Multiply wallets do not increase risk significantly (as compared to one wallet/box), when you have simple nearly identical physically secure boxes which do not listen to the net except when using only services which are proved/assumed to be secure, for example properly configured sshd.
...if the machine is only opening a limited number of trusted ports (8332 and SSH) then I guess the risk is minimal.

Hi LMGTFY thanks for the suggestion, in this situation the workstation has to be on for the entire duration for the mining rig to work. If I were to run the server on the rig itself, it would be self sustainable. In this case if I were to transfer btc using the mining rig wallet, I would have to remote access into the rig and transfer within the bitcoin interface of the mining rig. If it is possible, running another instant of the wallet in a separate work station would allow me to transfer btc without logging into the rig.
OK, the part I was missing was people switch off their machines :-)
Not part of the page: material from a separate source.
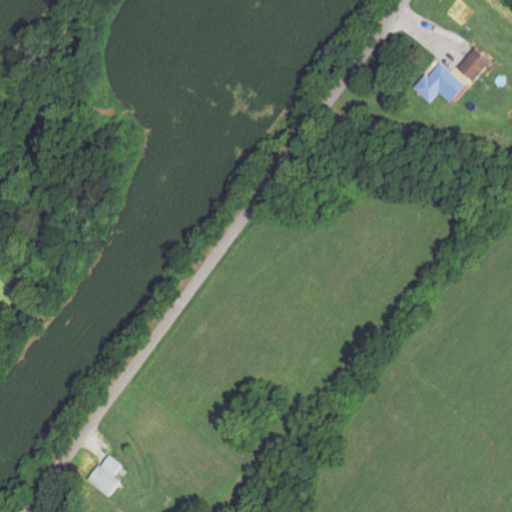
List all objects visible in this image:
building: (478, 66)
building: (444, 85)
road: (217, 255)
building: (111, 475)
Could you have the mining rig automatically send bitcoins to another wallet? Then when your workstation was brought online you'd have access to the sent coins.
1259  Bitcoin / Mining / Re: Multiple instance of bitcoin with the same wallet on: April 02, 2011, 06:14:40 PM
Oh let me illustrate, for example I kinda want to use bitcoin in a way where anything and everything is sync btw the same wallet.

So if I am mining on one pc with wallet A, I can log in to another pc and with another instance of wallet A. This will allow me to monitor transactions and at the same time transfer the coins on a normal pc without accessing the mining rig.
I think we get the first part, it's the use case in the second part I'm not sure about.

In my proposal (which may not satisfy your use case) you have a workstation running "bitcoin -server". You use it to send and receive bitcoins, monitor transactions, etc. You also have a separate mining rig which connects to the workstation. Your wallet only needs to be on one machine (the workstation).

I suspect there's some subtlety I'm not getting, which necessitates cloning the wallet...
1260  Bitcoin / Mining / Re: Multiple instance of bitcoin with the same wallet on: April 02, 2011, 06:06:15 PM
He wants multiply clones of wallet.dat and does not want any communications between the machines. So he could earn money on one machine and spend them on another, while these two machines have common wallet.dat and no direct line of communication. This is actually a quite nice model from security point of view.

In a way he wants faster than light speed data transfer. I want that too. I do not think this would work out of the box. Maybe if there is a large number of public/private pairs are created before cloning the wallet...

Ah, got it (I think. I pluralised "mining rig"...)

OK, I'm not sure I do get it. It still sounds to me like the solution would be to have a miner run on one machine, and bitcoind run on the workstation-from-which-payments-will-be-made. From a security perspective, the miner would be in the DMZ, and the wallet/workstation would be behind the firewall. What's the security benefit from having a common wallet?